As I walked toward the hospital I stepped in behind a mother and a little girl going the same direction as me. They were approaching one of the doctor’s buildings. The little girl had arms that could not have been more than a few inches wider than a few of my fingers put together. She was wearing a baseball hat on her obviously bald head. She had trouble walking, as if her joints were not functioning properly, or it was perhaps too painful to walk without a bit of a limp.

We all three got into the elevator together. The little girl grabbed her mom’s hand and smiled up at her. The mom smiled back, reassuring the little girl that everything was ok. My mind began racing… obviously this girl had cancer. She was clearly sick. And I wondered if she would live. I wondered if she knew how sick she was. I wondered how her mother could look at her daughter and do anything but cry – because MY GOD! How could this have happened?

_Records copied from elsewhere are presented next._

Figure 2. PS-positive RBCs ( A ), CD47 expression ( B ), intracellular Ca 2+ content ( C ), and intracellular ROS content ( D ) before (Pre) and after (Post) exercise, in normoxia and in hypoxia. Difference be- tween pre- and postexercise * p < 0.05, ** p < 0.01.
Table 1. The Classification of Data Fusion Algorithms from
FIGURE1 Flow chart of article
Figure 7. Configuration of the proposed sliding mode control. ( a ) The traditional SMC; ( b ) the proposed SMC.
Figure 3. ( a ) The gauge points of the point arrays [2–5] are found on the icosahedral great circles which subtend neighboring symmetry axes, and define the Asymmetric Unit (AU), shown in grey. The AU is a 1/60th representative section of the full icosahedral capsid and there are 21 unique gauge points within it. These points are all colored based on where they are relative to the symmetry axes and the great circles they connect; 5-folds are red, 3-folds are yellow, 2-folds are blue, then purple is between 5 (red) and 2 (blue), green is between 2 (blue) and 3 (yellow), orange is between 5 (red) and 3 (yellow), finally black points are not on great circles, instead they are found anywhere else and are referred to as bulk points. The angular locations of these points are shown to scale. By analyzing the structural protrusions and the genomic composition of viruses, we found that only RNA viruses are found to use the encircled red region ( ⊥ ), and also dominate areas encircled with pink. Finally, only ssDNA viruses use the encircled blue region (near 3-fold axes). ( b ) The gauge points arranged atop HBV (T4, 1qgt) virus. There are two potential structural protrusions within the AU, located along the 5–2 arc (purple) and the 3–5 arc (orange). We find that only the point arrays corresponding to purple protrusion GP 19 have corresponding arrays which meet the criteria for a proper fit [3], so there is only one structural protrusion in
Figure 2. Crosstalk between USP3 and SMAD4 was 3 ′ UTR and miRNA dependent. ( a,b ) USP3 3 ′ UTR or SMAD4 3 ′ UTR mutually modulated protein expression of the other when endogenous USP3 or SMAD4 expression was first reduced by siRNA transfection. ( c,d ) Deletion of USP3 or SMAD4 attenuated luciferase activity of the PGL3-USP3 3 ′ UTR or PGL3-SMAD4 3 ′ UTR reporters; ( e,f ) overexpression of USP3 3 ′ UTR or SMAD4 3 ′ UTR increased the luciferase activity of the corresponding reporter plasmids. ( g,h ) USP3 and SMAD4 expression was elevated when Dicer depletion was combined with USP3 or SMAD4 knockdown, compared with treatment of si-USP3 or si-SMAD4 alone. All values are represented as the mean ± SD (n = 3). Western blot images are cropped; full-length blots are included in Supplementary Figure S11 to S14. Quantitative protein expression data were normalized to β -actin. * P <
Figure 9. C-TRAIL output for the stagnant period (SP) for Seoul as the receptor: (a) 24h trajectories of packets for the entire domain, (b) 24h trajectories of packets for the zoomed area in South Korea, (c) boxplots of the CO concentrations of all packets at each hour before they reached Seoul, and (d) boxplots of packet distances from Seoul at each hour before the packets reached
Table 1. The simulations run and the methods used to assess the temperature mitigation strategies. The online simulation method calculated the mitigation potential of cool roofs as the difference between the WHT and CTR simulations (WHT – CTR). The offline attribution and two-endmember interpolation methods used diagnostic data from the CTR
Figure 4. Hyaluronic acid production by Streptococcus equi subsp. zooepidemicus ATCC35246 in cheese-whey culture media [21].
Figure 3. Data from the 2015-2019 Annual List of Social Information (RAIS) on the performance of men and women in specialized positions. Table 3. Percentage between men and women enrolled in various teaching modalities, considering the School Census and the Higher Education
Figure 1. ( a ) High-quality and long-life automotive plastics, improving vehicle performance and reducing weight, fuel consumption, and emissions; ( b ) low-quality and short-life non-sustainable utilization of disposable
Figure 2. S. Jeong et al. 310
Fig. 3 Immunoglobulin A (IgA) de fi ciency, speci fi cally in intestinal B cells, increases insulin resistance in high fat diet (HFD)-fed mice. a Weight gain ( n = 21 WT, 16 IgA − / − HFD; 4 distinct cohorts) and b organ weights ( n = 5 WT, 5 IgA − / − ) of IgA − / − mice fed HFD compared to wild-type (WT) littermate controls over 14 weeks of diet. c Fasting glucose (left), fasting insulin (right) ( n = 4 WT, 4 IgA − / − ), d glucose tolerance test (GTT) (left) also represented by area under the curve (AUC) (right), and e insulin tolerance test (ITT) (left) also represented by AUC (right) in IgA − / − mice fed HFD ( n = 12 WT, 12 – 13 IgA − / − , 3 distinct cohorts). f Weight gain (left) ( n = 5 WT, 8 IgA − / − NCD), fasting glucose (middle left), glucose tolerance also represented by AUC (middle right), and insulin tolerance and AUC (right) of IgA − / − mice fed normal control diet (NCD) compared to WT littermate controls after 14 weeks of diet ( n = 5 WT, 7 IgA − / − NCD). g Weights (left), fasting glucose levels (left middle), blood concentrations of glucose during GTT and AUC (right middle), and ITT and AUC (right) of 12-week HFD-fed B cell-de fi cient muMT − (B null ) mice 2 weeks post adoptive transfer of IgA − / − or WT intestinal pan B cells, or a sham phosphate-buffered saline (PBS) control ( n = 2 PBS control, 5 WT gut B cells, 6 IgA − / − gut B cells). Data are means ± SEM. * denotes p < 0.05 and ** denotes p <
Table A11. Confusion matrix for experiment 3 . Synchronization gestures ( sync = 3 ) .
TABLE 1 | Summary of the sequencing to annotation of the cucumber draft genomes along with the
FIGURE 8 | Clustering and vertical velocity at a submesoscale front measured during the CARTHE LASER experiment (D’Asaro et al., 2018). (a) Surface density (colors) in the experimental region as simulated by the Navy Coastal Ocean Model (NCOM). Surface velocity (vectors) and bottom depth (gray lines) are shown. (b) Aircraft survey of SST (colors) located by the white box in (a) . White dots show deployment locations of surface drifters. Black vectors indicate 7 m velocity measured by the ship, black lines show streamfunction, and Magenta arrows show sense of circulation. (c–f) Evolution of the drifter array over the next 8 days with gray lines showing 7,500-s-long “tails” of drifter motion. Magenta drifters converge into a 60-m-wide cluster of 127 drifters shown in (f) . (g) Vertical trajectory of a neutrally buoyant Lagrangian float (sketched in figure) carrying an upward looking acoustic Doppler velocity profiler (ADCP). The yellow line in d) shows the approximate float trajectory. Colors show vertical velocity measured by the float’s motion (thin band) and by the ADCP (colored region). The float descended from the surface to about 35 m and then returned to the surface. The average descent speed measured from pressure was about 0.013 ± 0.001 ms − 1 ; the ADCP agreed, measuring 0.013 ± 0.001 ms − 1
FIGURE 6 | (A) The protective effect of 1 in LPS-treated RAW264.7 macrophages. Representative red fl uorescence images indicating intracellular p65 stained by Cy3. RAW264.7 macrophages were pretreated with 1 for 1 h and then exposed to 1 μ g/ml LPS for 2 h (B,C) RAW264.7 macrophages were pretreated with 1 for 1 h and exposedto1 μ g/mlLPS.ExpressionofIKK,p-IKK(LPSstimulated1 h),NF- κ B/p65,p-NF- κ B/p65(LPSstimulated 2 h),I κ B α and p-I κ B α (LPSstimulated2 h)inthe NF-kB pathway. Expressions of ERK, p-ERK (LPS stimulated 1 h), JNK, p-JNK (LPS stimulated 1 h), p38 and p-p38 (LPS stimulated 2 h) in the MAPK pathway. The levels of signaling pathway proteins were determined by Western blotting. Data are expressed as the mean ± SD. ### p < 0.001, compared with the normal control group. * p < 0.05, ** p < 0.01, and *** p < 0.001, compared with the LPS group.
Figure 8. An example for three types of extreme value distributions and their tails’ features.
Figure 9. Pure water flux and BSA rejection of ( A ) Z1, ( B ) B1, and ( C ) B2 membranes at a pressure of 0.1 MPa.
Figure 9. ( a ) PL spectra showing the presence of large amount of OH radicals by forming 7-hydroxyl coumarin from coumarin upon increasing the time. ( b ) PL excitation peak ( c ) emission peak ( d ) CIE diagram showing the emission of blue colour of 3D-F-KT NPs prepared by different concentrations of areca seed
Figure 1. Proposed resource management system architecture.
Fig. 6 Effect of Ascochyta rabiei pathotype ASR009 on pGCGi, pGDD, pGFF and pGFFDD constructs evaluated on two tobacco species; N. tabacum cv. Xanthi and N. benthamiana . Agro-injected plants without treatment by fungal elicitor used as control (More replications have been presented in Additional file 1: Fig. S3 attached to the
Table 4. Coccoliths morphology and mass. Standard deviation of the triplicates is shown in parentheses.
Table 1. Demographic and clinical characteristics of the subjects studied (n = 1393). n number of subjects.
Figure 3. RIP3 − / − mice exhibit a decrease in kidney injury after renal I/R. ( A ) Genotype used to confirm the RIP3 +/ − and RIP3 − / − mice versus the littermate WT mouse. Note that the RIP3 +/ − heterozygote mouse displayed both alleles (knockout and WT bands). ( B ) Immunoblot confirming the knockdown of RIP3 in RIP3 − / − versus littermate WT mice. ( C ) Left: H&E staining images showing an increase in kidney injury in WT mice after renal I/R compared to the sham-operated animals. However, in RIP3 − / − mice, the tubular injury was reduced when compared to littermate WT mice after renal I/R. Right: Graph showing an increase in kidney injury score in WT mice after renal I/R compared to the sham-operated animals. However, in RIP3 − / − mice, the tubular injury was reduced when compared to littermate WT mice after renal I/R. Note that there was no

I stepped off the elevator into the 4th floor, and they followed me. I went up to the reception desk to check in – the sign on the wall read Texas Oncology. I turned to see the little girl and mom walk down the hall toward treatment area where they administer chemotherapy. And I think I almost stopped breathing.

I sat waiting to see my doctor (an oncologist who specializes in hematology), and I was thinking about how the mother and daughter seemed so happy. The little girl seemed so matter-of-fact about everything…because, that…those things that were happening to her… those were her life...they were normal to her. And as I sat there, I tried not to cry for that little girl. And I tried not to cry for myself, thinking that could be MY CHILD. My children are not immune to bad things…there is no guarantee that they will not get deathly ill and I just know I couldn’t handle that. I couldn’t get up and face that every day – that horrible, sad, looming cloud – that terrible disease attacking my baby… how does she do it?